The IRS has put together the following 10 tips to help ensure your contributions pay off on your tax return.

  1. Contributions must be made to qualified organizations to be deductible. You cannot deduct contributions made to specific individuals, political organizations and candidates.
  2. You cannot deduct the value of your time or services. Nor can you deduct the cost of raffles, bingo or other games of chance.
  3. If your contributions entitle you to merchandise, goods or services, including admission to a charity ball, banquet, theatrical performance or sporting event, you can deduct only the amount that exceeds the fair market value of the benefit received.
  4. Donations of stock or other property are usually valued at the fair market value of the property. Special rules apply to donation of vehicles.
  5. Clothing and household items donated must generally be in good used condition or better to be deductible.
  6. Regardless of the amount, to deduct a contribution of cash, check, or other monetary gift, you must maintain a bank record, payroll deduction records or a written communication from the organization containing the name of the organization, the date of the contribution and amount of the contribution. For donations by text message, a telephone bill will meet the record-keeping requirement if it shows the name of the organization receiving your donation, the date of the contribution, and the amount given.
  7. To claim a deduction for contributions of cash or property equaling $250 or more you must have a bank record, payroll deduction records or a written acknowledgment from the qualified organization showing the amount of the cash and a description of any property contributed, and whether the organization provided any goods or services in exchange for the gift. One document may satisfy both the written communication requirement for monetary gifts and the written acknowledgement requirement for all contributions of $250 or more.
  8. If your total deduction for all noncash contributions for the year is over $500, you must complete and attach IRS Form 8283, Noncash Charitable Contributions, to your return.
  9. Taxpayers donating an item or a group of similar items valued at more than $5,000 must also complete Section B of Form 8283, which requires an appraisal by a qualified appraiser.
  10. To deduct a charitable contribution, you must file Form 1040 and itemize deductions on Schedule A.

Gustavo A. Viera, CPA

IRS to Register and Test Non CPA’s for Competency

March 8, 2010

The IRS on Jan. 4 said it will require registration of paid, signing tax return preparers as well as competency testing and continuing education for preparers other than practitioners (CPAs, attorneys and enrolled agents and others authorized to practice before the IRS). The plan also calls for extending the requirements of Circular 230 beyond practitioners to all paid preparers. The announcement accompanied the release of a report with findings and recommendations resulting from the IRS’ six-month study of the issue, during which it held public forums for tax professionals, taxpayer advocates and the public. Preparers will pay a user fee to register and will, if necessary, obtain a preparer tax identification number (PTIN) to use exclusively when signing federal returns. (Currently, preparers may use either a PTIN or a Social Security number, which has hampered efforts to identify them by return.) Preparers will be required to reregister every three years, when they will also be subject to a limited check of their own personal and business tax filing and payment compliance.

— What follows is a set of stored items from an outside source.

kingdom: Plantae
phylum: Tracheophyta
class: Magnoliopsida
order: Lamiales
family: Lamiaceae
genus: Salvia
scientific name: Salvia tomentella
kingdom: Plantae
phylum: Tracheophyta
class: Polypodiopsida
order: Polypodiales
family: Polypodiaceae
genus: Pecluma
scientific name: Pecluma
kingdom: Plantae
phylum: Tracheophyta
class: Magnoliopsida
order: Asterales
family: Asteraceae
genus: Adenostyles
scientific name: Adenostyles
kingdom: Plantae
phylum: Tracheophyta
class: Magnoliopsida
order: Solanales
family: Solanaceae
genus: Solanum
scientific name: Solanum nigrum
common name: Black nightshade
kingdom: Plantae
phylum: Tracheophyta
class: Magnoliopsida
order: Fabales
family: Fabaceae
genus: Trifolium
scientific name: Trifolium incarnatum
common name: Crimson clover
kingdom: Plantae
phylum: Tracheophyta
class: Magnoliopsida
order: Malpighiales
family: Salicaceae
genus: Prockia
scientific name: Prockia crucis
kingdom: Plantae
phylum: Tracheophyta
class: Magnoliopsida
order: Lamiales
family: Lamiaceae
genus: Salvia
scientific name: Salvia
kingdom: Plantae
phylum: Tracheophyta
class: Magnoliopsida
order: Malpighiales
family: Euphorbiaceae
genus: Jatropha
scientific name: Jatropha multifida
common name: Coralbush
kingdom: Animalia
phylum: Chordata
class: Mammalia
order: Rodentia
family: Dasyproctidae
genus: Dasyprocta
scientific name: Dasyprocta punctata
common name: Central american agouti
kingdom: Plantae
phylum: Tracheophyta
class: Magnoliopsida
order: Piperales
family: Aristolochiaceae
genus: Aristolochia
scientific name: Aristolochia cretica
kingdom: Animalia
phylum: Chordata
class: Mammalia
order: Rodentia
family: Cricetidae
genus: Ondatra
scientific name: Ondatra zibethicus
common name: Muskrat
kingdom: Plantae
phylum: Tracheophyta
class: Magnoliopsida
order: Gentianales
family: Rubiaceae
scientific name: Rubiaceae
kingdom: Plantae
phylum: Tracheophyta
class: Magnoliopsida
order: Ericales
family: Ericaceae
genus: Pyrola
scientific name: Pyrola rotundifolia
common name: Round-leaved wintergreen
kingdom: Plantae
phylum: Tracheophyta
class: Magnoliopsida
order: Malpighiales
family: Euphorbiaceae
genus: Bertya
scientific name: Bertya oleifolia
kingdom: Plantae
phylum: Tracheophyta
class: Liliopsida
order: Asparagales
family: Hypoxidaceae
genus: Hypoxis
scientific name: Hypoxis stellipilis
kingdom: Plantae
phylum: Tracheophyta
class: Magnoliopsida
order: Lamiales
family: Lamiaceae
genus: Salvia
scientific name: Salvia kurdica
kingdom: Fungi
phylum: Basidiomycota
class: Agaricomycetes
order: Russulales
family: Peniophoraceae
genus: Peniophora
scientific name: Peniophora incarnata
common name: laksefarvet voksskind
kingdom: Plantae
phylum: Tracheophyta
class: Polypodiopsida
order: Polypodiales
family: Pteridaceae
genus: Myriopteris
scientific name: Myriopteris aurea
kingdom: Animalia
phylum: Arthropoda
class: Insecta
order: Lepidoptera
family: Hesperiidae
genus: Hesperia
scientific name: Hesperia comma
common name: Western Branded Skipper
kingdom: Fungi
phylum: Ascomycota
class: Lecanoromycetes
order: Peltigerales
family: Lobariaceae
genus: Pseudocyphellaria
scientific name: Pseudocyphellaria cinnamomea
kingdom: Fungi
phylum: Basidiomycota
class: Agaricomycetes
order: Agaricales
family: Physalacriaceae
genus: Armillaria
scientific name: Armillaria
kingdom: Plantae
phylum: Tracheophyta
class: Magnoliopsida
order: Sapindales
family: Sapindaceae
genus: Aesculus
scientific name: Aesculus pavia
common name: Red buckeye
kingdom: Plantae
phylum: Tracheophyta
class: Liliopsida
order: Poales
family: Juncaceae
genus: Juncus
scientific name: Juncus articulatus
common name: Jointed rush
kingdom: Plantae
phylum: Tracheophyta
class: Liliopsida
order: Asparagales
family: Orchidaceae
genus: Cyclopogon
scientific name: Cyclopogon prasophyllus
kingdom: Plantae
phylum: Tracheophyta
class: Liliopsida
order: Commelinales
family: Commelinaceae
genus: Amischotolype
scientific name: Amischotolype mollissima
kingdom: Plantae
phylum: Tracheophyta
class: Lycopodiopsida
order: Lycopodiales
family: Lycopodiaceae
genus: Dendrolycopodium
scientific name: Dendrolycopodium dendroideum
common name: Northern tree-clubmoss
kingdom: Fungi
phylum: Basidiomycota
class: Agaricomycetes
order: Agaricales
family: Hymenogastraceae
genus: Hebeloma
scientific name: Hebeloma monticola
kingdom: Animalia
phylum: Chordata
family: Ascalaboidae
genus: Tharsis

Currently, only practitioners are subject to Circular 230 and oversight by the IRS Office of Professional Responsibility. Nonpractitioners are unregulated at the federal level (although a few states require licensing), and complaints against them are handled by the Criminal Investigation or Small Business/Self-Employed divisions or the Treasury Inspector General for Tax Administration. Placing nonpractitioners under Circular 230 will not, however, authorize them to practice before the IRS.